Tomb Seven at Monte Albán

Monté Albán is an archaeological site dating back to the Late Classic Period from 650 to 800 A.D (World Monument Fund). Monté Albán means “White Mountain” (“Visit Mexico”). Many tourists flock from around the world to the outskirts of Oaxaca to visit the Zapotec ruins, which are known for having a spectacular mountain view.

The mountaintop city contained a complex culture. For example, their art can be seen in their sophisticated architecture and sculptures. The city contains buildings, such as an observatory, a ball court, residential palaces, temples, and many tombs. The structures within the city suggest that the city’s social structure can be compared to an acropolis with a feudal system. The tombs indicated the complex burial rituals and customs. Another example is seen in the Zapoteca’s simplified calendar system. The Zapoteca kept time by using the Calendar Round, which is a combination of the Tzolkin and the Haab’. The Tzolkin was a 260-day calendar that kept sacred days. The Haab’ was a 365-day solar calendar. The Calendar Round was actually round, and it functioned much like two gears would. The effect was that both calendars synchronized into a simpler, an all-in-one calendar. Lastly, the city traded with Oaxaca and developed their own system of pictographic writing.
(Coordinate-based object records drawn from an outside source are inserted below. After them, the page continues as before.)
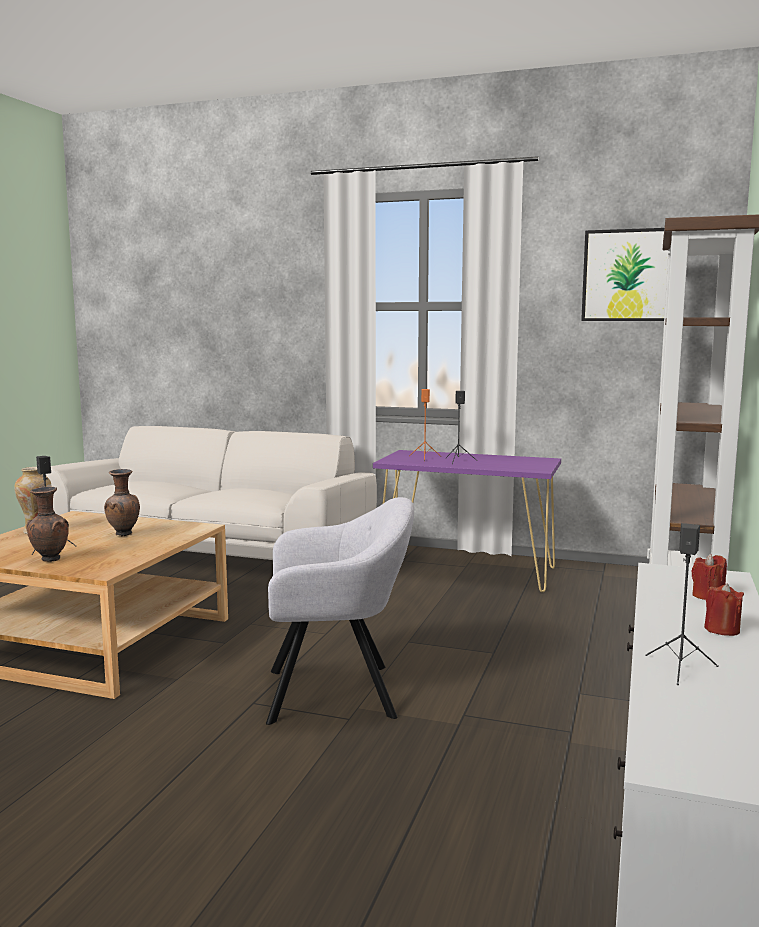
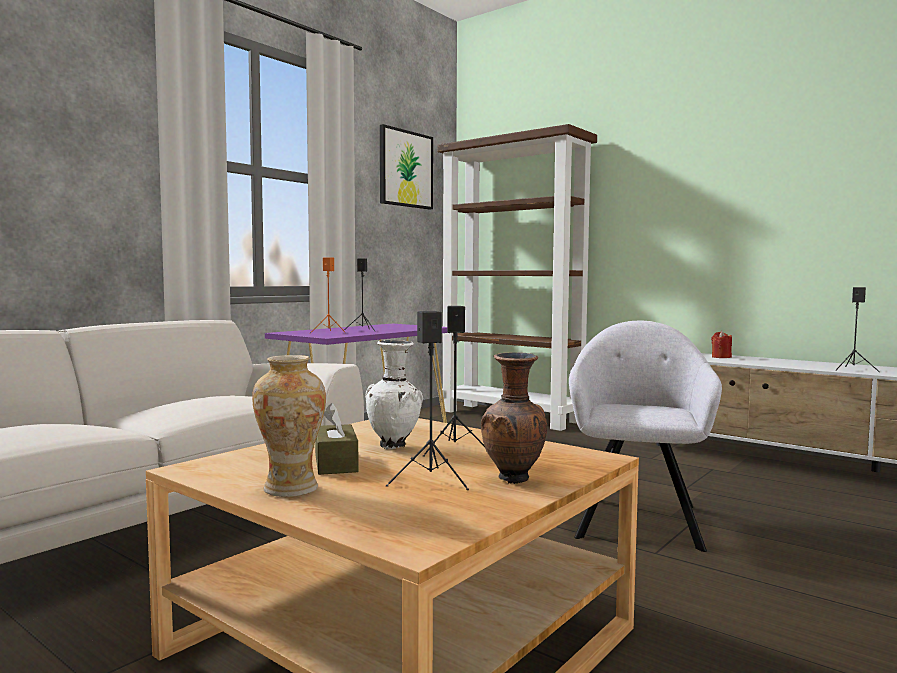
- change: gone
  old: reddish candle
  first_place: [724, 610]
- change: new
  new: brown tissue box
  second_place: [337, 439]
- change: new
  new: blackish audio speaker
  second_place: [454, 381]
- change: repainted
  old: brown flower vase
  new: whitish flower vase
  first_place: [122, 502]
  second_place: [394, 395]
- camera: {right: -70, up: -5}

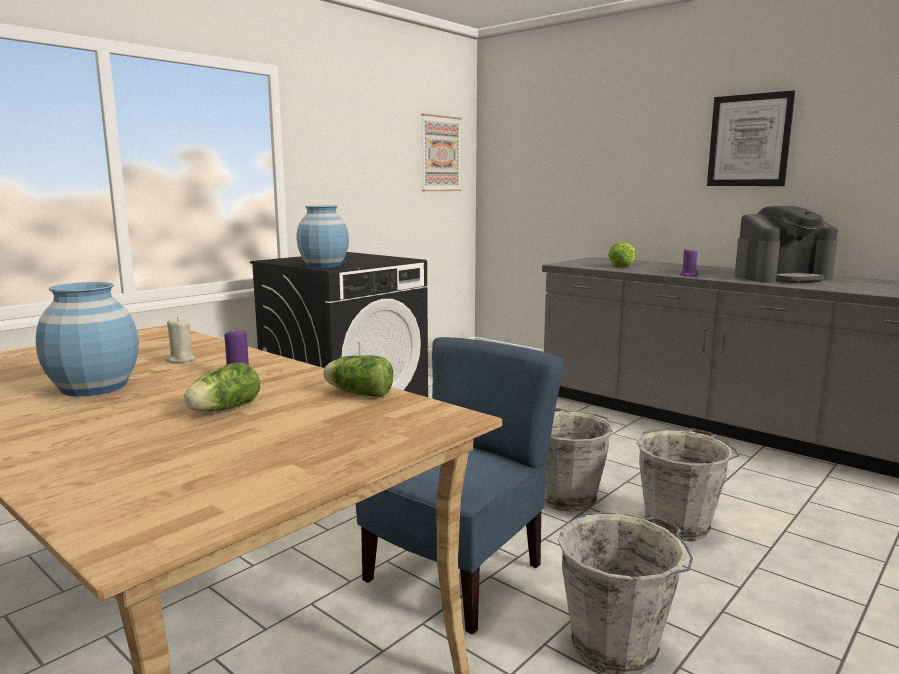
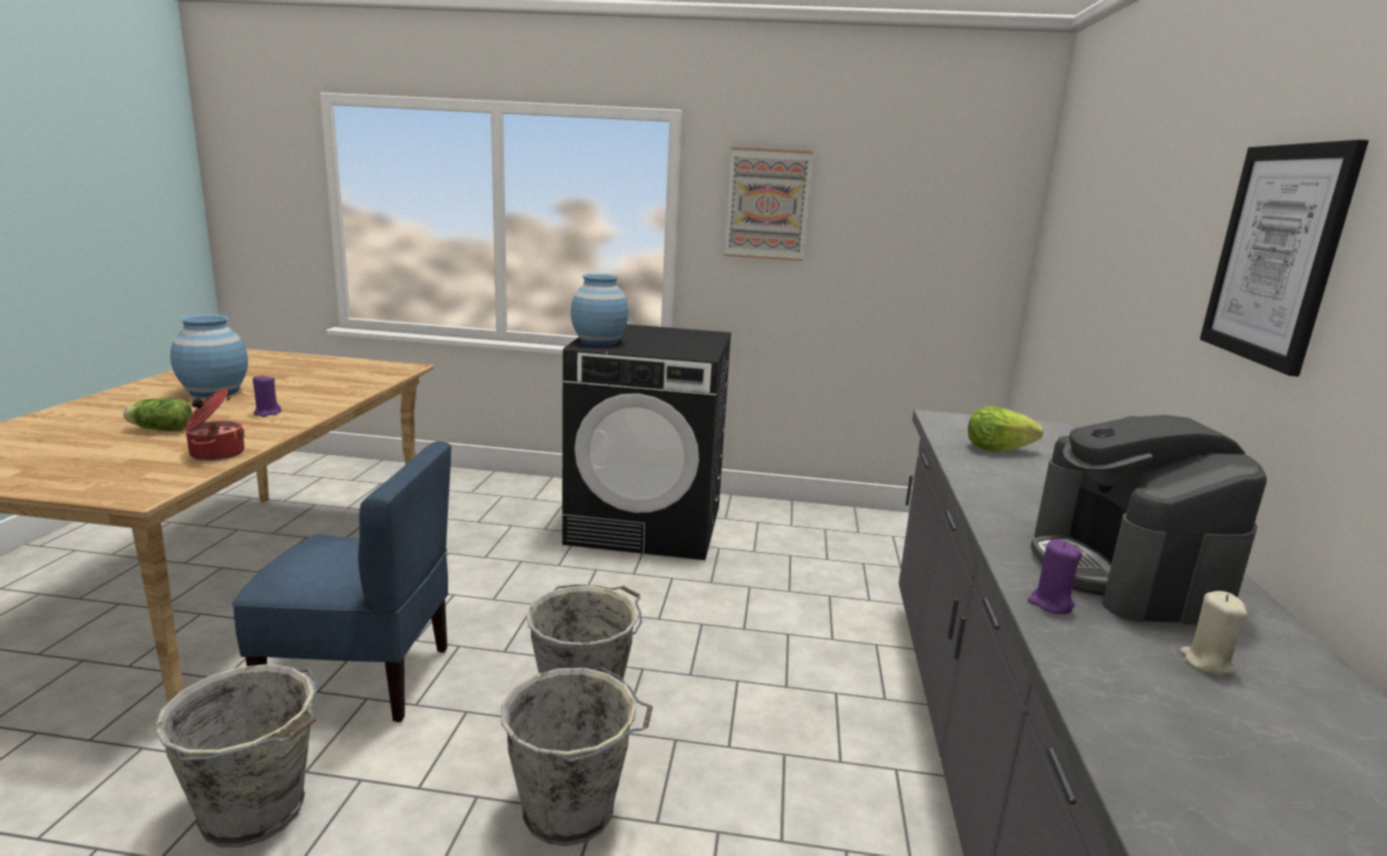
- change: shifted
  old: beige-coloured candle
  first_place: [181, 340]
  second_place: [1213, 633]
- change: shifted
  old: wall picture
  first_place: [441, 152]
  second_place: [768, 204]
- change: shifted
  old: purple candle
  first_place: [689, 263]
  second_place: [1055, 576]
- change: swapped
  old: lettuce
  new: cooking pot
  first_place: [358, 376]
  second_place: [215, 424]
- change: rotated
  old: coffee maker
  first_place: [786, 244]
  second_place: [1149, 520]
  degrees: 45
- camera: {right: 55, up: 5}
What is interesting is that around 700 A. D., Monté Albán was abandoned. Many of the high priests and royalty left. The commoners did not immediately leave the city. The city was not abandoned because of war; There are no signs of military force. A likely story is an economic downturn. The city Teotihuacan had undergone a great fire. The fire subsequently placed the Zapoteca’s economy into stagnation, which once combined with infertile crops, created the city’s decline in the 14th century. Shortly after the decline, Monté Albán was later reused and reoccupied by the Mixtec.

Alfonso Caso, an archaeologist, arrived in the once Zapotec capital and started digging around. He was credited with the site’s discovery. Caso was attributed for proving that there are at least five major phases in the long history of Monté Albán. He provided a chronology of its history and its relations to other sites, as well as, deciphering the Mixtec Codices. Caso found an area where there were as many as 170 tombs, all of which were filled with paintings, carvings, and other artifacts.

The tombs in Mesoamerica were chamber-like burials locations that were spacious enough to hold the remains of one or more individuals, as well as any material items. Often these uncovered tombs and the artifacts they hold offer great insights into pre-conquest Mesoamerican art and craftsmanship. The artifacts aid archaeologist “interpretation of Mesoamerican worldviews, religious ideologies, and artistic canons” (Andrews).

Out of the 170 tombs, Caso uncovered was Tomb Seven. This tomb has gained its own reputation for being one of the richest archaeological finds. The structure was originally built in the Classic Period. It was reused during the Late Postclassical. Some of the artifacts include skeletons, bone carvings, jade necklaces, earplugs, bead work, and other offerings.

Seven’s findings included nine skeletons and over 500 grave offerings. Of the nine bodies, one was named Individual A. According to Geoffrey McCafferty, Individual A was found with “a human skull covered with turquoise and shell mosaic plaques and with a flat shell representing a knife projecting from the nasal cavity” (McCafferty 144). Caso found the skull on an altar. As Caso documented the items he found, he made guesses as to what the items were, their purpose, and the like. Caso happened to assume the remains of Individual A were male. However, it is now believed that Individual A was a female.

In fact, recent studies suggest a more engendered perspective. When McCafferty revisited Tomb Seven, he found there was substantial evidence pointing at Individual A is a woman. The artifacts and offerings found were feminine. For instance, McCafferty found sewing items, such as battens, spindle whorls, onyx, and crystal spinning bowls within Tomb Seven that support the new interpretation. In fact, if Individual A is a female, it is likely that she was associated with the Crass Lady, a goddess. Other items like carved bones, were not interpreted as weaving tools by Caso despite how “he did identify a scene on one of the bones in which a possible batten was carried by Lady 9 Reed, whom he associated with an Aztec goddess Tlaxolteotl, patroness of weavers” (McCafferty 146). This new development calls archeologist to have an open mind in revisiting artifacts.

Today, people can go and visit Tomb Seven at Monté Albán and see it’s artifacts at the San Domingo Cathedral. Unfortunately, there are consequences of tourism. As Foote points out, Monté Albán only offers a tourism revenue. Foote expresses that one of the consequences of tourism is that people are living too close to the site and it persists as an issue in preservation, as well as, aiding the impoverished obtain aid from the government. Despite this issue, the rediscovery of Monté Albán and Tomb Seven have given valuable insight into the Zapotec society, culture, religion, and history, much of which is still being studied.